Boychenko blinked, looking puzzled. He probably didn’t speak enough English to be able to understand more than a word or two of what Tombstone was saying.

“Is Admiral Tarrant?”

“He needs medical help. A hospital.”

“We do what we can.”

One of his security men tugged at the general’s elbow, imploring him with his expression to hurry. Tombstone could understand their worry. There might well have been more than three assassins, should have been, in fact, given the number of Boychenko’s guards.

As they hurried him away, Tombstone moved to the far side of the stage and found Abdulhalik sitting up, one hand clutching a shoulder soggy with blood. “Lie down,” Tombstone told him. “Damn it, get down!”

“Yes, sir.”

Sandoval was lying nearby, his eyes wide open in death. Whitehead was dead as well. Damn… damn!

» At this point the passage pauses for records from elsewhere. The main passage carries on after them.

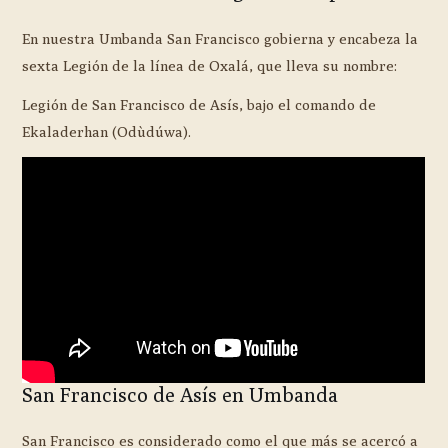
En nuestra Umbanda San Francisco gobierna y encabeza la
sexta Legión de la línea de Oxalá, que lleva su nombre:
Legión de San Francisco de Asís, bajo el comando de
Ekaladerhan (Odùdúwa).
San Francisco de Asís en Umbanda
San Francisco es considerado como el que más se acercó a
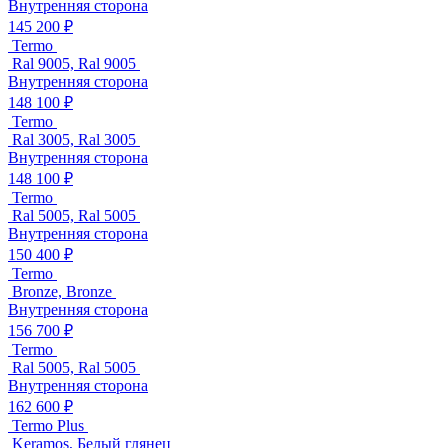
Внутренняя сторона
145 200 ₽
Termo
Ral 9005, Ral 9005
Внутренняя сторона
148 100 ₽
Termo
Ral 3005, Ral 3005
Внутренняя сторона
148 100 ₽
Termo
Ral 5005, Ral 5005
Внутренняя сторона
150 400 ₽
Termo
Bronze, Bronze
Внутренняя сторона
156 700 ₽
Termo
Ral 5005, Ral 5005
Внутренняя сторона
162 600 ₽
Termo Plus
Keramos, Белый глянец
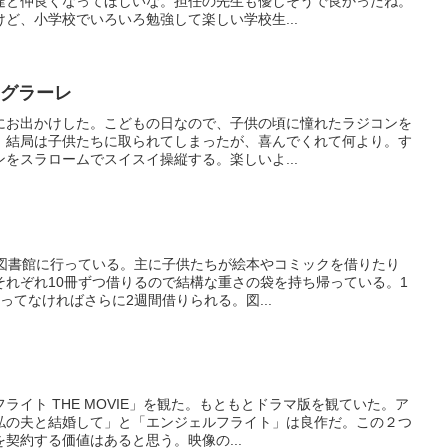
達と仲良くなってほしいな。担任の先生も優しそうで良かったね。
ど、小学校でいろいろ勉強して楽しい学校生...
テグラーレ
にお出かけした。こどもの日なので、子供の頃に憧れたラジコンを
。結局は子供たちに取られてしまったが、喜んでくれて何より。す
をスラロームでスイスイ操縦する。楽しいよ...
で図書館に行っている。主に子供たちが絵本やコミックを借りたり
それぞれ10冊ずつ借りるので結構な重さの袋を持ち帰っている。1
ってなければさらに2週間借りられる。図...
ライト THE MOVIE」を観た。もともとドラマ版を観ていた。ア
私の夫と結婚して」と「エンジェルフライト」は良作だ。この２つ
契約する価値はあると思う。映像の...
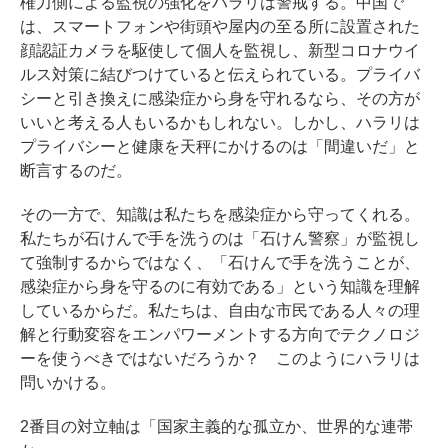
権力側による監視の強化をハラリは警戒する。中国で
は、スマートフォンや街頭や屋内の至る所に設置された
顔認証カメラを駆使して個人を監視し、新型コロナウイ
ルス対策に結びつけていると伝えられている。プライバ
シーと引き換えに感染症から身を守れるなら、その方が
いいと考える人もいるかもしれない。しかし、ハラリは
プライバシーと健康を天秤にかけるのは「間違いだ」と
断言するのだ。
その一方で、知識は私たちを感染症から守ってくれる。
私たちが石けんで手を洗うのは「石けん警察」が監視し
て強制するからではなく、「石けんで手を洗うことが、
感染症から身を守るのに有効である」という知識を理解
しているからだ。私たちは、自由な市民である人々の理
解と行動変容をエンパワーメントする方向でテクノロジ
ーを使うべきではないだろうか？ このようにハラリは
問いかける。
2番目の対立軸は「国家主義的な孤立か、世界的な連帯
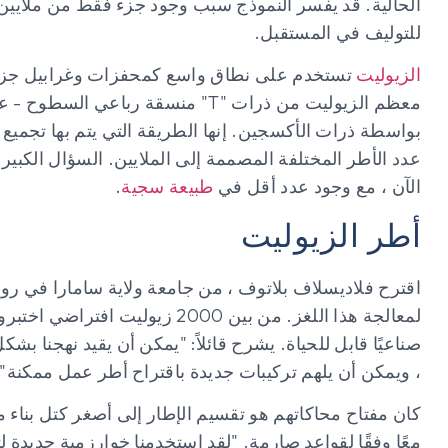
الحالية. قد يفسر النموذج سبب وجود جزء فقط من ملايين 
للتوليف في المستقبل.
الزيوليت
تستخدم على نطاق واسع كمحفزات وغرابيل جزيئية 
معظم الزيوليت من ذرات "T" منسقة ربا
الآن ، مع وجود عدد أقل في
طبيعة سجية
.
أطر الزيوليت
اقترح فلاديسلاف بلاتوف ، من جامعة ولاية سامارا في روسيا
صناعيًا قابل للحياة. يشرح قائلاً: "يمكن أن يقيد نهجنا
، ويمكن أن يلهم تركيبات جديدة باقتراح أطر عمل ممكنة".
معًا وفقًا لقواعد صارمة. "لقد استخدمنا خوارزمية جديد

The security man complied and Tombstone used a length of cloth torn from the man’s sleeve as a pressure bandage on Abdulhalik’s wound. It looked as though the bullet had smashed through his chest, high up near his shoulder, shattering his scapula but, so far as Tombstone could tell, missing his lung. At least there was no blood in his nose or mouth, and he seemed to be breathing okay.

“Tatars,” Abdulhalik said, his voice weak.

“Sorry?”

“Damned… Tatars. Descendants of the Mongols. You know Genghis Khan?”

Tombstone kept working, tying the packing in place with more strips of cloth. “Not personally. I never met the man.”

“Think… Crimea is their… homeland.”

“It is, from what I’ve heard.” He’d read the history in a guidebook several days ago. Before the Russian Revolution, the first revolution in 1917, the Crimean Peninsula had been settled largely by Tatars ― as Abdulhalik had said, descendants of the Mongol hordes that had swept across southern Russia in the thirteenth century. Crimea had been their final stronghold in Russia until the time of Catherine the Great, and they’d still been a significant part of the population well into the twentieth century. After the Communists had taken over, Crimea was redesignated as a Tatar Autonomous District.

Then had come the Second World War, and the invasion by Hitler’s legions.

Crimea had been occupied, then liberated, but with liberation came persecution. Stalin accused the Tatars of collaborating with the Nazis and used that excuse to exile all of them to central Asia. The ban against their return to Crimea had been lifted in the 1980s, and they’d been returning ever since, in larger and larger numbers. Many were now demanding that the Crimea be returned to them, as an autonomous district or as a free homeland.

Those demands, Tombstone reflected, would muddy the waters a bit but had no chance at all of being realized. Neither the Russians nor the Ukrainians were willing to relinquish the embattled little triangle of land, and for damned sure they weren’t going to turn it over to the Tatars.

Looking up, Tombstone watched as soldiers picked up one of the bodies of the would-be assassins. “You think they tried to kill the general to get their homeland back?”